§ **Task details**: Repeat the records verbatim and leave the pictures out of your copy.

<<<<

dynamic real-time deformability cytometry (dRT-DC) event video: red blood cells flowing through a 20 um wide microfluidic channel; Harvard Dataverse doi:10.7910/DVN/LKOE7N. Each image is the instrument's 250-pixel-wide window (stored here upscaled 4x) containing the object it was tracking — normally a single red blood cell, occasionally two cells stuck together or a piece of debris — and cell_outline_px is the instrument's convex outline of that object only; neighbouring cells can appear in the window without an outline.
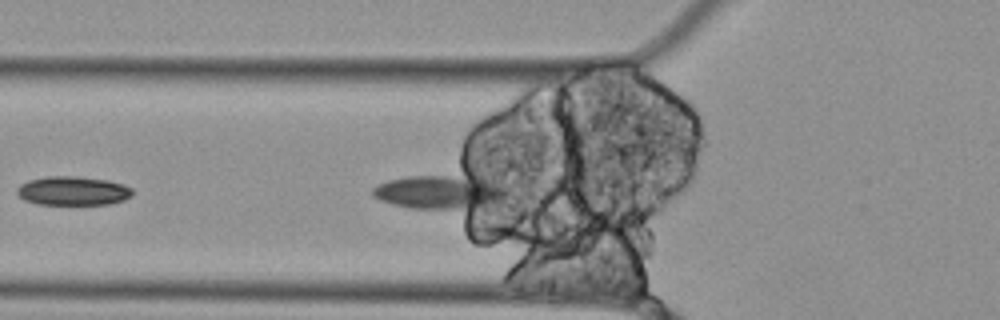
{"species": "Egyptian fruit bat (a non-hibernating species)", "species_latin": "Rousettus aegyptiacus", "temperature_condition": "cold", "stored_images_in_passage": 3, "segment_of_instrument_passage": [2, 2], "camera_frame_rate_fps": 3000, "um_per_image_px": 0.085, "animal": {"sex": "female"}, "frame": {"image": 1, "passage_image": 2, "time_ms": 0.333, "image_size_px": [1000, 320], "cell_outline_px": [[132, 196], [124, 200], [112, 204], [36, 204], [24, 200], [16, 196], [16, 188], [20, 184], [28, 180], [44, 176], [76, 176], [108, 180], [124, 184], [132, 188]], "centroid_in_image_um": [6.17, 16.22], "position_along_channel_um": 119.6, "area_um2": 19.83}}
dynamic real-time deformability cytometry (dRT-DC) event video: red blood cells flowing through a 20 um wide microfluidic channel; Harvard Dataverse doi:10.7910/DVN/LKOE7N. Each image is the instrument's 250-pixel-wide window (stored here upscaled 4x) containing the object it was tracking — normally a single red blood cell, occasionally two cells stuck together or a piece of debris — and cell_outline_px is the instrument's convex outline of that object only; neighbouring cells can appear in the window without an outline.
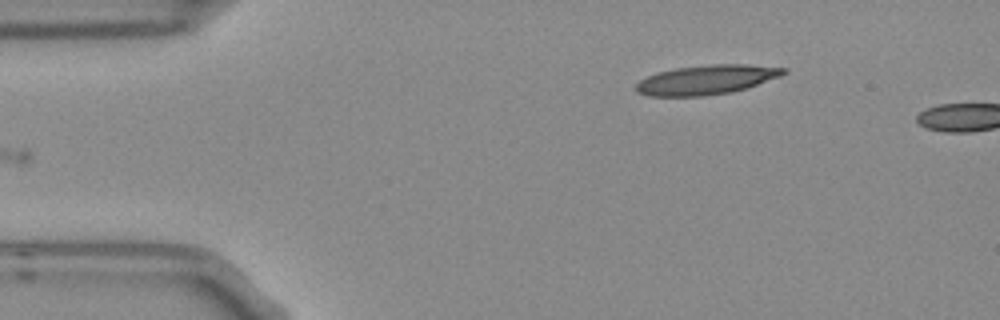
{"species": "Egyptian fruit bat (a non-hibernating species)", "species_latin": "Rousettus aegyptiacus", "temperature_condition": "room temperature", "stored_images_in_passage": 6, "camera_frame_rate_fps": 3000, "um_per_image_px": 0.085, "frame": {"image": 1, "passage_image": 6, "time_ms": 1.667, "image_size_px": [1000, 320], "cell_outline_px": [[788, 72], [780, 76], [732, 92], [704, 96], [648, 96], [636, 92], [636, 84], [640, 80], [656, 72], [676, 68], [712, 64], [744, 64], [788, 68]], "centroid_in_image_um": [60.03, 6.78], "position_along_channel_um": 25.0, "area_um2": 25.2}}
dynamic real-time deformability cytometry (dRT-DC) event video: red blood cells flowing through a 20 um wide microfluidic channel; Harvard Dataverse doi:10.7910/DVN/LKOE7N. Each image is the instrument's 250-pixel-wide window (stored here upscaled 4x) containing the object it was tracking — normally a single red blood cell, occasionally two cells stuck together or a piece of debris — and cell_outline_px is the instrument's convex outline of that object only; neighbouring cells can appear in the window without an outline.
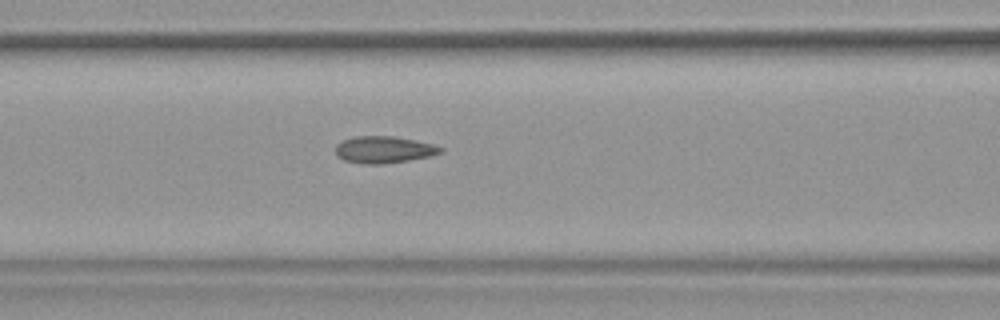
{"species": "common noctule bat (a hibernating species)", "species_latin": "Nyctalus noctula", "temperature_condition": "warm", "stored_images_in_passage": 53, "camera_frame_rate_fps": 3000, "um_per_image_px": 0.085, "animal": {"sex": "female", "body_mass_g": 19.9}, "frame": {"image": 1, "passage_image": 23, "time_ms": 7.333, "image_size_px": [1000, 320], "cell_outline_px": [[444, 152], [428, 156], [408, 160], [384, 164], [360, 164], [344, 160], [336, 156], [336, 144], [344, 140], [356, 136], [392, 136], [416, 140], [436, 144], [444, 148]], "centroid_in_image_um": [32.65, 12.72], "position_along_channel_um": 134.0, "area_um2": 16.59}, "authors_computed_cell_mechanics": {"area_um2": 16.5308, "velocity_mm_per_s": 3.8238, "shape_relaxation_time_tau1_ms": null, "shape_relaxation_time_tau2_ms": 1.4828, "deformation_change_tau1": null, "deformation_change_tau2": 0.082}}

>>>>

§ **Task result**:
dynamic real-time deformability cytometry (dRT-DC) event video: red blood cells flowing through a 20 um wide microfluidic channel; Harvard Dataverse doi:10.7910/DVN/LKOE7N. Each image is the instrument's 250-pixel-wide window (stored here upscaled 4x) containing the object it was tracking — normally a single red blood cell, occasionally two cells stuck together or a piece of debris — and cell_outline_px is the instrument's convex outline of that object only; neighbouring cells can appear in the window without an outline.
{"species": "Egyptian fruit bat (a non-hibernating species)", "species_latin": "Rousettus aegyptiacus", "temperature_condition": "cold", "stored_images_in_passage": 3, "segment_of_instrument_passage": [2, 2], "camera_frame_rate_fps": 3000, "um_per_image_px": 0.085, "animal": {"sex": "female"}, "frame": {"image": 1, "passage_image": 2, "time_ms": 0.333, "image_size_px": [1000, 320], "cell_outline_px": [[132, 196], [124, 200], [112, 204], [36, 204], [24, 200], [16, 196], [16, 188], [20, 184], [28, 180], [44, 176], [76, 176], [108, 180], [124, 184], [132, 188]], "centroid_in_image_um": [6.17, 16.22], "position_along_channel_um": 119.6, "area_um2": 19.83}}
dynamic real-time deformability cytometry (dRT-DC) event video: red blood cells flowing through a 20 um wide microfluidic channel; Harvard Dataverse doi:10.7910/DVN/LKOE7N. Each image is the instrument's 250-pixel-wide window (stored here upscaled 4x) containing the object it was tracking — normally a single red blood cell, occasionally two cells stuck together or a piece of debris — and cell_outline_px is the instrument's convex outline of that object only; neighbouring cells can appear in the window without an outline.
{"species": "Egyptian fruit bat (a non-hibernating species)", "species_latin": "Rousettus aegyptiacus", "temperature_condition": "room temperature", "stored_images_in_passage": 6, "camera_frame_rate_fps": 3000, "um_per_image_px": 0.085, "frame": {"image": 1, "passage_image": 6, "time_ms": 1.667, "image_size_px": [1000, 320], "cell_outline_px": [[788, 72], [780, 76], [732, 92], [704, 96], [648, 96], [636, 92], [636, 84], [640, 80], [656, 72], [676, 68], [712, 64], [744, 64], [788, 68]], "centroid_in_image_um": [60.03, 6.78], "position_along_channel_um": 25.0, "area_um2": 25.2}}
dynamic real-time deformability cytometry (dRT-DC) event video: red blood cells flowing through a 20 um wide microfluidic channel; Harvard Dataverse doi:10.7910/DVN/LKOE7N. Each image is the instrument's 250-pixel-wide window (stored here upscaled 4x) containing the object it was tracking — normally a single red blood cell, occasionally two cells stuck together or a piece of debris — and cell_outline_px is the instrument's convex outline of that object only; neighbouring cells can appear in the window without an outline.
{"species": "common noctule bat (a hibernating species)", "species_latin": "Nyctalus noctula", "temperature_condition": "warm", "stored_images_in_passage": 53, "camera_frame_rate_fps": 3000, "um_per_image_px": 0.085, "animal": {"sex": "female", "body_mass_g": 19.9}, "frame": {"image": 1, "passage_image": 23, "time_ms": 7.333, "image_size_px": [1000, 320], "cell_outline_px": [[444, 152], [428, 156], [408, 160], [384, 164], [360, 164], [344, 160], [336, 156], [336, 144], [344, 140], [356, 136], [392, 136], [416, 140], [436, 144], [444, 148]], "centroid_in_image_um": [32.65, 12.72], "position_along_channel_um": 134.0, "area_um2": 16.59}, "authors_computed_cell_mechanics": {"area_um2": 16.5308, "velocity_mm_per_s": 3.8238, "shape_relaxation_time_tau1_ms": null, "shape_relaxation_time_tau2_ms": 1.4828, "deformation_change_tau1": null, "deformation_change_tau2": 0.082}}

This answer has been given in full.